TASKS
A – List the characters the book review says the reviewer was suspicious about.
B – Write what comes next in the book review, picking up right after its last sentence.

(TEXT BLOCK begins)

This book is definitely one of those "tough-issue" books, and we all know my experiences with those. I usually have polar extremes when it comes to those kinds of books - I either love it, or loathe it. My most recent "tough-issue" read (before this one) was Faking Normal by Courtney Stevens, and I was sooo not a fan (which is unfortunate, because the author is so amazing and nice!).
I'm not really sure how I feel about the characters. I sort of understood Caggie, except I don't necessarily agree with her choices, from beginning to end. I was suspicious about Claire, Abigail, Astor, and Peter. The only characters that I actually had genuinely friendly feelings toward were Trevor and Kristen - and that's because they seemed to be the only honest, caring characters of the book.
I like the feel of this story. It was subtly about Caggie's healing process, but also, the healing of other characters. Caggie's sister's death affected many people. Caggie "saving" Kristen affected many people as well. So, this book was as much about Peter, Trevor, Kristen, Claire, etc., as it was about Caggie.
Astor is an interesting character. I'm not sure I like him very much, but I don't blame him for what happened - not really. Sort of, but not really. Like, some things were definitely his fault, and at times, he was definitely acting crazy, but he needed to experience healing just as much as Caggie did.
All of the characters experience some sort of growth, as the story progresses. The story primarily focused on Caggie's decline in school and her whirlwind relationship with Astor. For the most part, I liked the story. I liked the unconventionality of the romance - I personally saw it coming, but most people probably wouldn't. I enjoyed this book for the most part, and I'm glad I read it.
What I Did Not Like:
As I mentioned above, I'm not entirely sure how I feel about Caggie. I don't think we clicked, but I could see her side of things MUCH easier than I could with most heroines of "tough-issue" books. I feel like her emotion shutdown and the way she expressed her grief was more subtle and more complex than other heroines of "tough-issue" books, which I would much rather read. At the same time, Caggie's decisions were probably just as screwed up, at the end of the way. Some of the things she did, especially when it came to Astor, were too much. Like, there were red flags going up in my head throughout the book, in many regards.

(TEXT BLOCK ends)
(SUPPLIED ENTRIES begins)

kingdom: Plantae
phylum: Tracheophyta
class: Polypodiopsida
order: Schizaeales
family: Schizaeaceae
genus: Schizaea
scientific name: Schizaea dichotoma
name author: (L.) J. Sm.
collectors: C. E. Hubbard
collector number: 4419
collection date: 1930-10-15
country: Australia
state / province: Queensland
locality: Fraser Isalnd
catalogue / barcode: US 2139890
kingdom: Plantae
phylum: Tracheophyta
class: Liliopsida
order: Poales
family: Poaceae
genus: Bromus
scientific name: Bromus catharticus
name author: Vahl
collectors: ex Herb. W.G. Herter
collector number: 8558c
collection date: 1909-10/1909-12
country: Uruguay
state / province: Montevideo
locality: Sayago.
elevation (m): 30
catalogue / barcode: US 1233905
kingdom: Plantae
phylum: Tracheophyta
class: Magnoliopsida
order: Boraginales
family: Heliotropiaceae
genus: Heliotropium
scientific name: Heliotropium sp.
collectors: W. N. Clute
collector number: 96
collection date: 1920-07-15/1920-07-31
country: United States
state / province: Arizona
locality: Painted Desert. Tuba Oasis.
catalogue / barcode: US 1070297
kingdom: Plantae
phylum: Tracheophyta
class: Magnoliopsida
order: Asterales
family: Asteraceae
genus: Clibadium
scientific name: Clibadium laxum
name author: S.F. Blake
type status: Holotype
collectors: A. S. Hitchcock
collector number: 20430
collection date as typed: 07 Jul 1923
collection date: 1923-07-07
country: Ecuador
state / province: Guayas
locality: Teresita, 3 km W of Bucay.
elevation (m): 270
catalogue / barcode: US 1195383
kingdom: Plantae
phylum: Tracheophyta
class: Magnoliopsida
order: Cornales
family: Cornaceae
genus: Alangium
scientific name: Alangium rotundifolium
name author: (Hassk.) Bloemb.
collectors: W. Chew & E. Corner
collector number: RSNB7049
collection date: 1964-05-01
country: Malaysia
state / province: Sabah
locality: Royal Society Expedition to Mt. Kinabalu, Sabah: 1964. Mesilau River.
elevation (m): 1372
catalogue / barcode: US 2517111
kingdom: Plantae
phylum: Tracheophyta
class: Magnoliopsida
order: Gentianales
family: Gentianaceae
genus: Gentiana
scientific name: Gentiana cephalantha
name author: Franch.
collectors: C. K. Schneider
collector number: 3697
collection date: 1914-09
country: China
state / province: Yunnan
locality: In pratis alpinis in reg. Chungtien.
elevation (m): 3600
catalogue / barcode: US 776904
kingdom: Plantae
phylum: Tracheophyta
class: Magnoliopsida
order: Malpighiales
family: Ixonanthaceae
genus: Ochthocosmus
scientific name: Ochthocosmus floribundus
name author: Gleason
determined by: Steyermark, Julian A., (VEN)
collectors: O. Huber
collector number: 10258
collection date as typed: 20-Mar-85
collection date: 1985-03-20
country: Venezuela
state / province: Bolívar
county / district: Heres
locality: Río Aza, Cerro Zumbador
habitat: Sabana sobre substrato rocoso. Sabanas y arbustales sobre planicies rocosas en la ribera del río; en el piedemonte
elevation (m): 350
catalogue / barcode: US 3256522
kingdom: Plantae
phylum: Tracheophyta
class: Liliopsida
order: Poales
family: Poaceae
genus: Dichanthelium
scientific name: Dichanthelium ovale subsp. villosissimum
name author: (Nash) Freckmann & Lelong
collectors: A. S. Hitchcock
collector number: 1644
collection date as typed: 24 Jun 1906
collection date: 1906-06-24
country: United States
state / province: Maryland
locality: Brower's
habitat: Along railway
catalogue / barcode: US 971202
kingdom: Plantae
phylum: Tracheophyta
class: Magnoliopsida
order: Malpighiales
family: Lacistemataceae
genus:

(SUPPLIED ENTRIES ends)

EXERCISE ANSWERS
A – Claire, Abigail, Astor, Peter

B –
Most of the characters rubbed me the wrong way. I'm glad that they all went through their processes of grief, and most of them grew and developed throughout the story, but I didn't like most of them, for the most part. I liked Trevor a lot, and I liked Kristen, but otherwise, meh.
I wasn't very passionate about this book, and I didn't absolutely love it. I know it doesn't seem like I have a ton of reasons for rating this book as low as I did, but I just didn't love it. Nor did I really like it. I enjoyed it, I'm happy to have had the opportunity to read it, but I probably wouldn't buy it, or read it again.
Would I Recommend It:
I'd say maybe. This isn't like, a number one, absolutely loved, must have, must buy/borrow, will cry over, will change lives kind of book. It's a good read, but don't break your neck trying to get to the bookstore or library for this one. It's not the best contemporary novel out there, but if you already have it, or really wanted to read it before, then go for it. Do it. Otherwise, skip it.
3 stars. Maybe it was a feeling of apathy that held me back? I don't know. But I wasn't wild about this book. However, I enjoyed it, and I am happy that I read, finished, and reviewed it.